(What is needed) Reproduce the following lines word for word, leaving out the pictures.

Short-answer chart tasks
"""

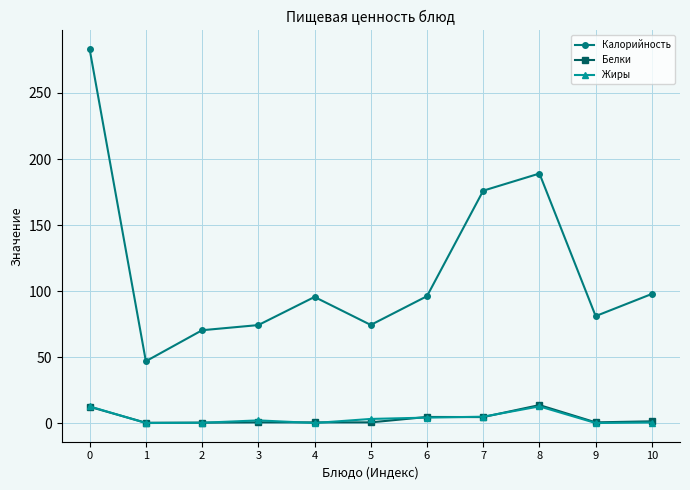

True or false: Калорийность has a value of 283.2 at 0.

True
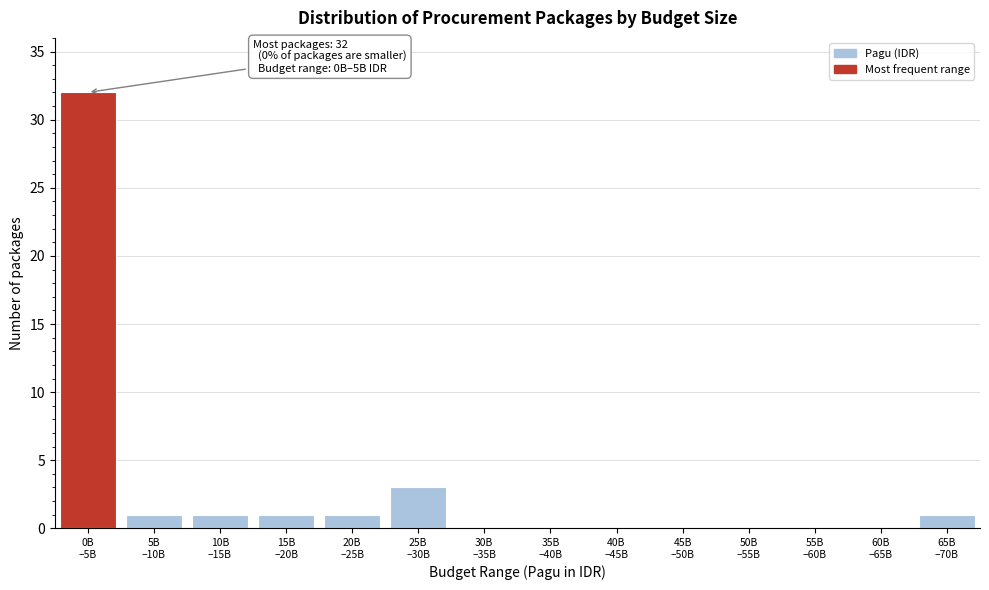

What is the maximum value shown in the chart?

32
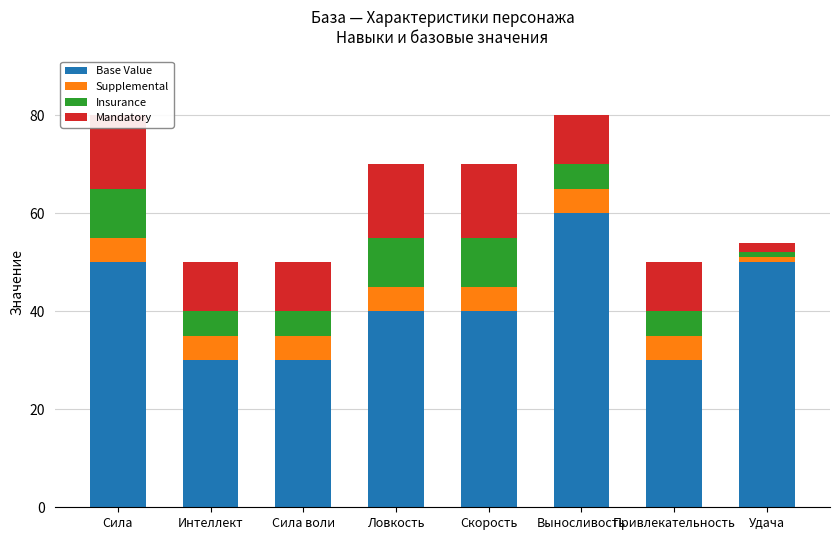

Reading left to right, transcribe all the data shown in this chart.

Base Value: Сила=50	Интеллект=30	Сила воли=30	Ловкость=40	Скорость=40	Выносливость=60	Привлекательность=30	Удача=50
Supplemental: Сила=5	Интеллект=5	Сила воли=5	Ловкость=5	Скорость=5	Выносливость=5	Привлекательность=5	Удача=1
Insurance: Сила=10	Интеллект=5	Сила воли=5	Ловкость=10	Скорость=10	Выносливость=5	Привлекательность=5	Удача=1
Mandatory: Сила=15	Интеллект=10	Сила воли=10	Ловкость=15	Скорость=15	Выносливость=10	Привлекательность=10	Удача=2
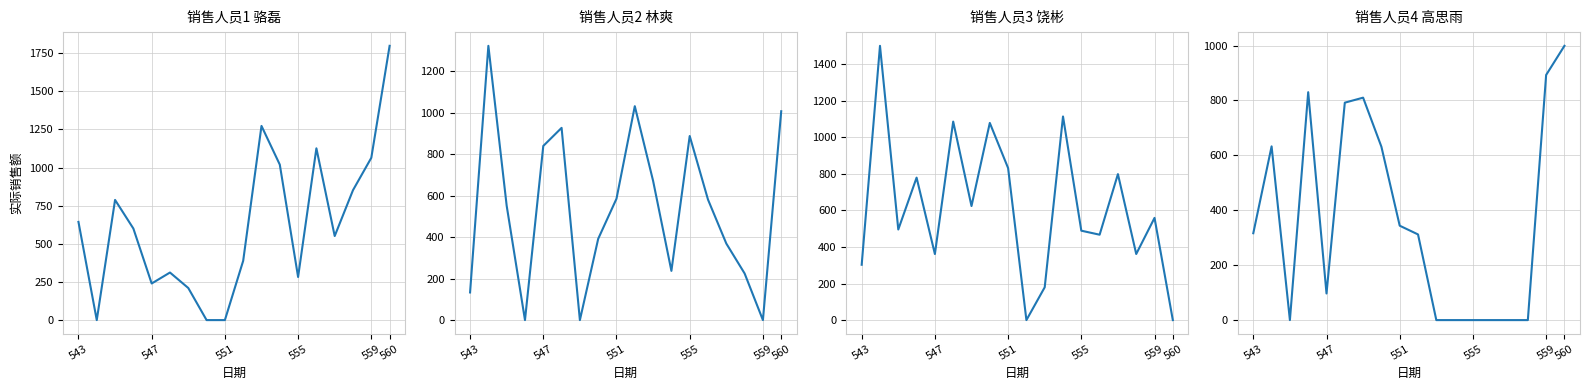

How many interior local valleys does the 销售人员2 林爽 实际销售 series have?

4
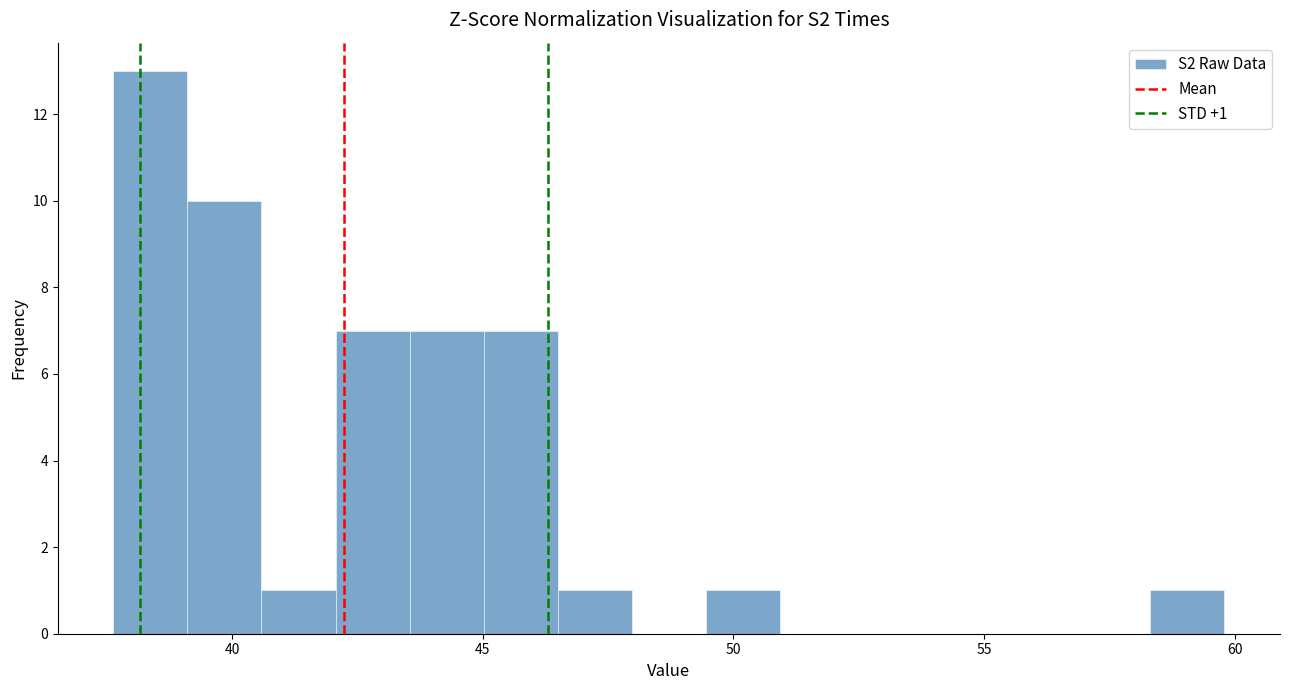

Read against the x-axis, roughly where is the centre of the tallest bar?

38.5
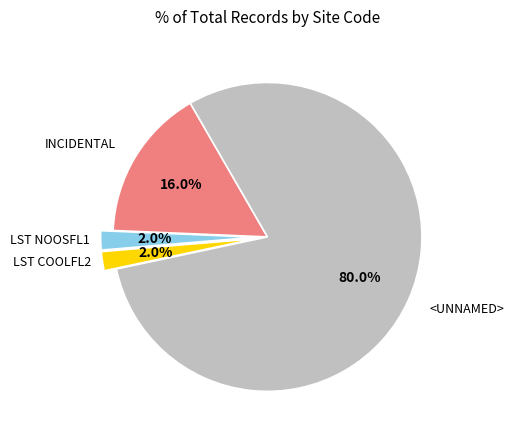

Is there a majority slice in this chart?

Yes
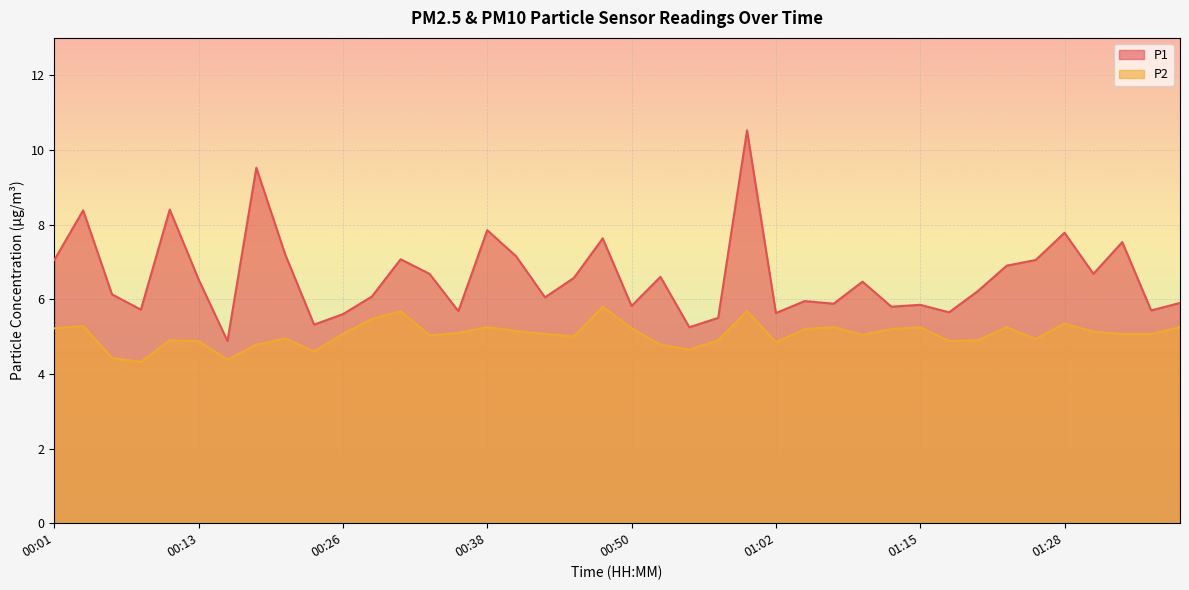

How many values in the P1 series are below 6?

16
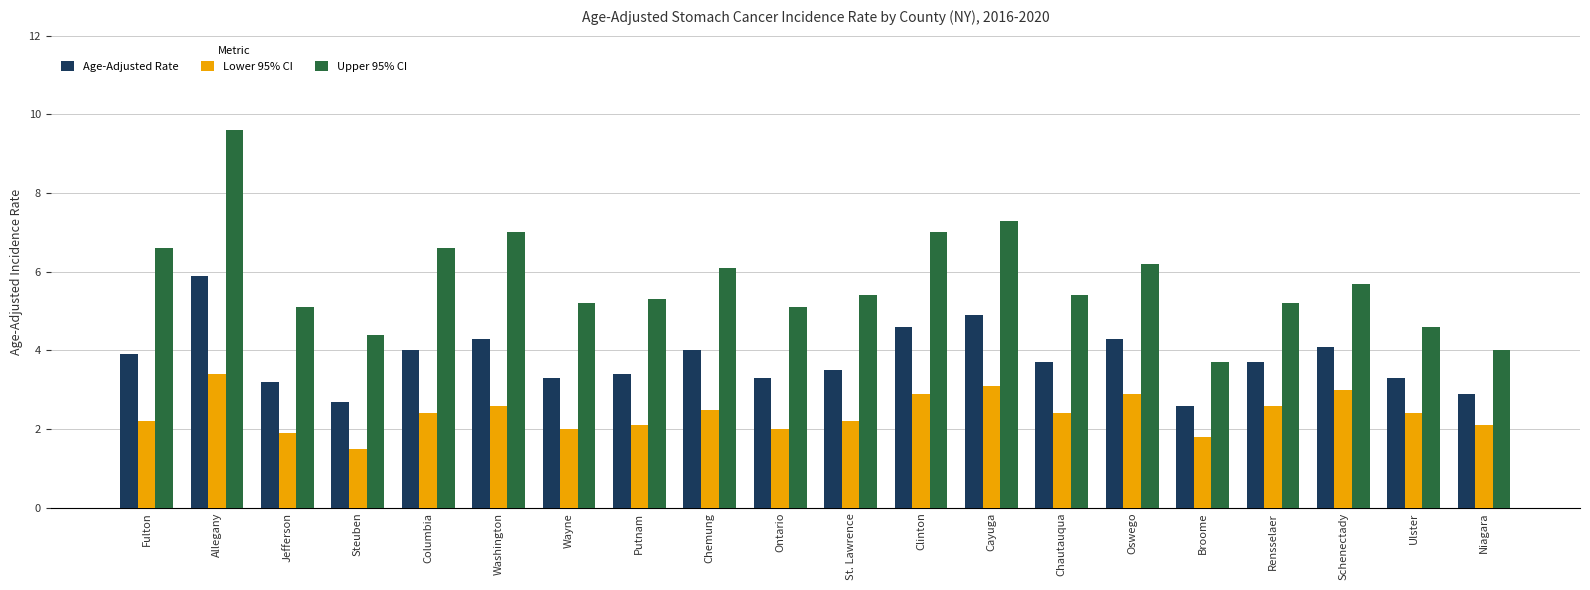

What is the total value across all series at Allegany?

18.9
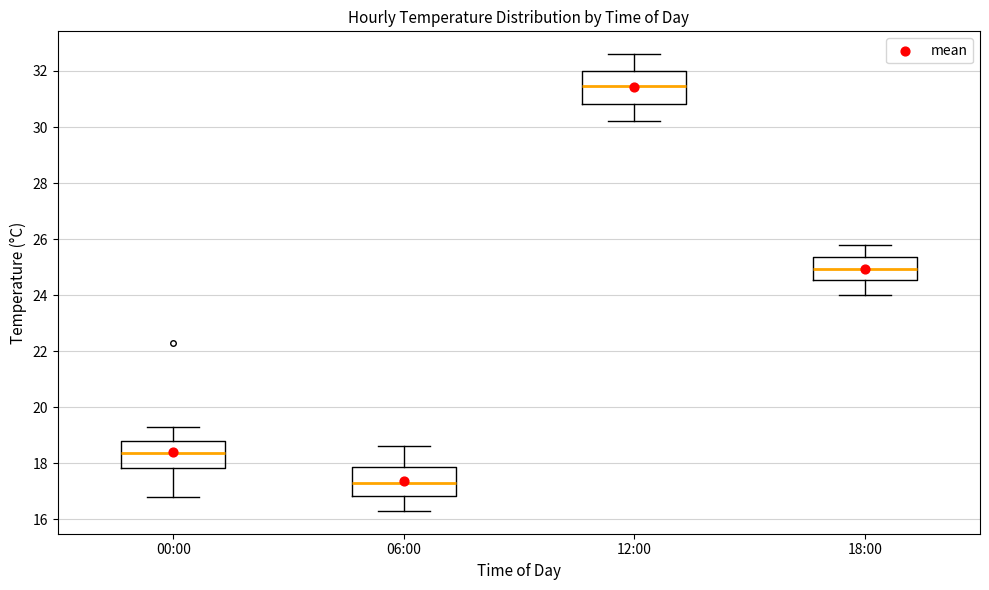

Where is the lower edge of the box for 00:00 on the y-axis? The values are not printed on the chart, so give them approximately, as read against the axis.

17.8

"""

(Task result)
True or false: Калорийность has a value of 283.2 at 0.

True

What is the maximum value shown in the chart?

32

Reading left to right, transcribe all the data shown in this chart.

Base Value: Сила=50	Интеллект=30	Сила воли=30	Ловкость=40	Скорость=40	Выносливость=60	Привлекательность=30	Удача=50
Supplemental: Сила=5	Интеллект=5	Сила воли=5	Ловкость=5	Скорость=5	Выносливость=5	Привлекательность=5	Удача=1
Insurance: Сила=10	Интеллект=5	Сила воли=5	Ловкость=10	Скорость=10	Выносливость=5	Привлекательность=5	Удача=1
Mandatory: Сила=15	Интеллект=10	Сила воли=10	Ловкость=15	Скорость=15	Выносливость=10	Привлекательность=10	Удача=2

How many interior local valleys does the 销售人员2 林爽 实际销售 series have?

4

Read against the x-axis, roughly where is the centre of the tallest bar?

38.5

Is there a majority slice in this chart?

Yes

How many values in the P1 series are below 6?

16

What is the total value across all series at Allegany?

18.9

Where is the lower edge of the box for 00:00 on the y-axis? The values are not printed on the chart, so give them approximately, as read against the axis.

17.8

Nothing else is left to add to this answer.